Ambil contoh Kabupaten Aceh Selatan, yang masuk dalam wilayah Abas. Sudah dua tahun kepemiminan Teuku Sama Indra dan Kamarsyah (SAKA), apa yang sudah mereka perbuat untuk pembangunan daerahnya? Jalan lintas Tapaktuan-Kotafajar memang sedang dibangun, tapi itu bukan proyek kabupaten. Lantas, pantaskah memvonis semata kesalahan provinsi tatkala Aceh Selatan semakin tertinggal dari kabupaten lain?
Hampir semua kabupaten di Aceh punya perguruan tinggi. Terkadang, mereka punya perguruan tinggi negeri dan swasta. Takengon punya STAIN Gajah Putih, Bener Meriah dan Gayo Lues punya Unsyiah kampus B. Itu di lokasi ALA. Demikian pula di wilayah Abas, Meulaboh punya UTU dan STAIN Teungku Dirundeng, kedunya sudah negeri. Di samping itu, Meulaboh juga punya STKIP Bina Bangsa. Nah, Aceh Selatan punya apa? Politeknik yang satu-satunya itu saja tak sanggup dibenahi oleh Pemkab. Sampai sekarang masih berselemak masalah, baik soal gaji pengajar, pengelolaan kampus, dan proses belajar-mengajarnya. Padahal, membangun suatu daerah harus dimulai dengan pembangunan institusi pendidikan. Di lembaga pendidikanlah karakter regenerasi dibina sehingga lahir orang-orang yang mampu membangun daerah. Jangankan membangun institusi pendidikan yang mampu bersaing, dana beasiswa bagi seluruh mahasiswa Aceh Selatan kini ditiadakan oleh bupati. Apakah kebijakan seperti ini perlu dipertahakan untuk memekarkan provinsi Abas?

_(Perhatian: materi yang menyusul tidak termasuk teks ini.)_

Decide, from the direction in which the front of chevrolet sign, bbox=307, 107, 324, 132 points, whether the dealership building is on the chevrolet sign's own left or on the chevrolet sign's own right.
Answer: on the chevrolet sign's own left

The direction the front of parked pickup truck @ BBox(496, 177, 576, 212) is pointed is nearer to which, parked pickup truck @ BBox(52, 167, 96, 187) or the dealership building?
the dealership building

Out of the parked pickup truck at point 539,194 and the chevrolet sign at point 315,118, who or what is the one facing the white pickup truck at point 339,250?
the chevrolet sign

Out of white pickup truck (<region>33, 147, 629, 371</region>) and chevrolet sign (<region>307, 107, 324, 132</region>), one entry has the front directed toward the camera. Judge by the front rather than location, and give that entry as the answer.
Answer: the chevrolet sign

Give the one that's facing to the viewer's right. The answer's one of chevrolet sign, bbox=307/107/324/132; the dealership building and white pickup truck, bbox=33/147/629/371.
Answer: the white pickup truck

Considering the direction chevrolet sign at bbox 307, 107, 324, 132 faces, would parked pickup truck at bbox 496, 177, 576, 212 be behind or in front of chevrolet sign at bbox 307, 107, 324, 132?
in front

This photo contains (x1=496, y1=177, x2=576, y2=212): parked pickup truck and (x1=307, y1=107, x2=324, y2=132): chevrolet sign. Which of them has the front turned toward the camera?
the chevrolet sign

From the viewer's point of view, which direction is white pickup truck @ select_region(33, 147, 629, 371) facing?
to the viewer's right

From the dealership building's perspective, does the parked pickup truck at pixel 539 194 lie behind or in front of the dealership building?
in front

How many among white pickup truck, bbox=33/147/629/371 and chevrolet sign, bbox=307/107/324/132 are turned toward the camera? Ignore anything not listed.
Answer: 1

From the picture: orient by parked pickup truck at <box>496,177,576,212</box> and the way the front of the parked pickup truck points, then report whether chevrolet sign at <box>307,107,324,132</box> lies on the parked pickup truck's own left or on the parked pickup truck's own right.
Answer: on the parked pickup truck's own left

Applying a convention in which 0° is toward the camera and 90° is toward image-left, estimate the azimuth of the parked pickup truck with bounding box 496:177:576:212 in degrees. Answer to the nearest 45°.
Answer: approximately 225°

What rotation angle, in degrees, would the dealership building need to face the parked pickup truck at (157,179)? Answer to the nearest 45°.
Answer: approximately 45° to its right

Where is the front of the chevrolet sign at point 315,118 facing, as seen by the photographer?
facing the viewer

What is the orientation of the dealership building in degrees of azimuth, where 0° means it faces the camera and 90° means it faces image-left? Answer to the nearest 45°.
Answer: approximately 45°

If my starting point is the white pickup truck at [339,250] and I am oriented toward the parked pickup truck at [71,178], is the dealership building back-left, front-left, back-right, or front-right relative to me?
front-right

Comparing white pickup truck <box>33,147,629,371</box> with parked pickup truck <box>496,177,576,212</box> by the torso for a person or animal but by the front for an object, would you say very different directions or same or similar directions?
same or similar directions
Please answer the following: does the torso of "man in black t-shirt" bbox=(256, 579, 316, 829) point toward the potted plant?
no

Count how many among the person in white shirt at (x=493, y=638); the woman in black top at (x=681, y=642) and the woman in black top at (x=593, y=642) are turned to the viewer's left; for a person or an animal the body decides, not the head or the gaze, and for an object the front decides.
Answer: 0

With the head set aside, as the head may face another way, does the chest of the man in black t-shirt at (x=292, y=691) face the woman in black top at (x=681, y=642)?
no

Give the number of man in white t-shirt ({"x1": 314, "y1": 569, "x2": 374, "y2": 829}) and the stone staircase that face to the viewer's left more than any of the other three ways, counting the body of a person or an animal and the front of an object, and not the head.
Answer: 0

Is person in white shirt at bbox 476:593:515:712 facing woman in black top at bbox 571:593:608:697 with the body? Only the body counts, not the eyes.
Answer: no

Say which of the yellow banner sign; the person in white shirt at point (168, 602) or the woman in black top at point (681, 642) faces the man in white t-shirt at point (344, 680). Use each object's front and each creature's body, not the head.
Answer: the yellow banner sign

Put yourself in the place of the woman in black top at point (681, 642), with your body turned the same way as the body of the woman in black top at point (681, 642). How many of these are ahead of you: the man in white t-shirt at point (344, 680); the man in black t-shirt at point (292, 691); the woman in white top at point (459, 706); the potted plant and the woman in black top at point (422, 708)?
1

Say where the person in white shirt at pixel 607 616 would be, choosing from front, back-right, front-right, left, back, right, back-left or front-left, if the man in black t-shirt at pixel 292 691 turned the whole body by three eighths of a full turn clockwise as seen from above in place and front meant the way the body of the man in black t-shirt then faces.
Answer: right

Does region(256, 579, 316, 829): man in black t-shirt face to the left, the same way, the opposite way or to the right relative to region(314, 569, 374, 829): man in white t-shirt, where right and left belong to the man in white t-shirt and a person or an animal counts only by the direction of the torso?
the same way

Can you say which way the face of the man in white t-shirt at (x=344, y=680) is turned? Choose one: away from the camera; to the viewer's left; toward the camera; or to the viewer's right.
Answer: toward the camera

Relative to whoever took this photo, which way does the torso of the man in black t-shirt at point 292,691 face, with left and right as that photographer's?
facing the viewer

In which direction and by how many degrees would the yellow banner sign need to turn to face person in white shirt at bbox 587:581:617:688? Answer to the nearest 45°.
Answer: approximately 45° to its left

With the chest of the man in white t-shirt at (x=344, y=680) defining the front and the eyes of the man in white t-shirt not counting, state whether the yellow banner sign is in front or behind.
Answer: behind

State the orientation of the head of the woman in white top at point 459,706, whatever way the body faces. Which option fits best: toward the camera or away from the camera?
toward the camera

Hemat saya bukan Abas yang harus didirikan, tapi bagaimana kabupaten-kabupaten di wilayah peisisir barat selatan Aceh itu mampu bersaing dengan daerah bahkan provinsi lain. Jika seorang bupati tidak sanggup mengelola daerahnya, mekarkan saja kabupaten tersebut. Misalkan Aceh Selatan, mekarkan saja wilayah Kluet Raya menjadi sebuah Pemerintahan Kota (Pemko).
Memekarkan daerah Aceh berarti memperbanyak wilayah, sedangkan memekarkan provinsi Aceh memperkecil wilayah. Daripada membelah Aceh, bukankah lebih baik membelah daerah sebab kepala daerah hanya meleumpem? Maka, cukup sudah mengungkit batang terendam bernama ALA-Abas. Biarkan Aceh utuh sebagai wilayah kesatuan Aceh Darussalam.
Herman RN, pengkhidmad sosial budaya, cerpenis.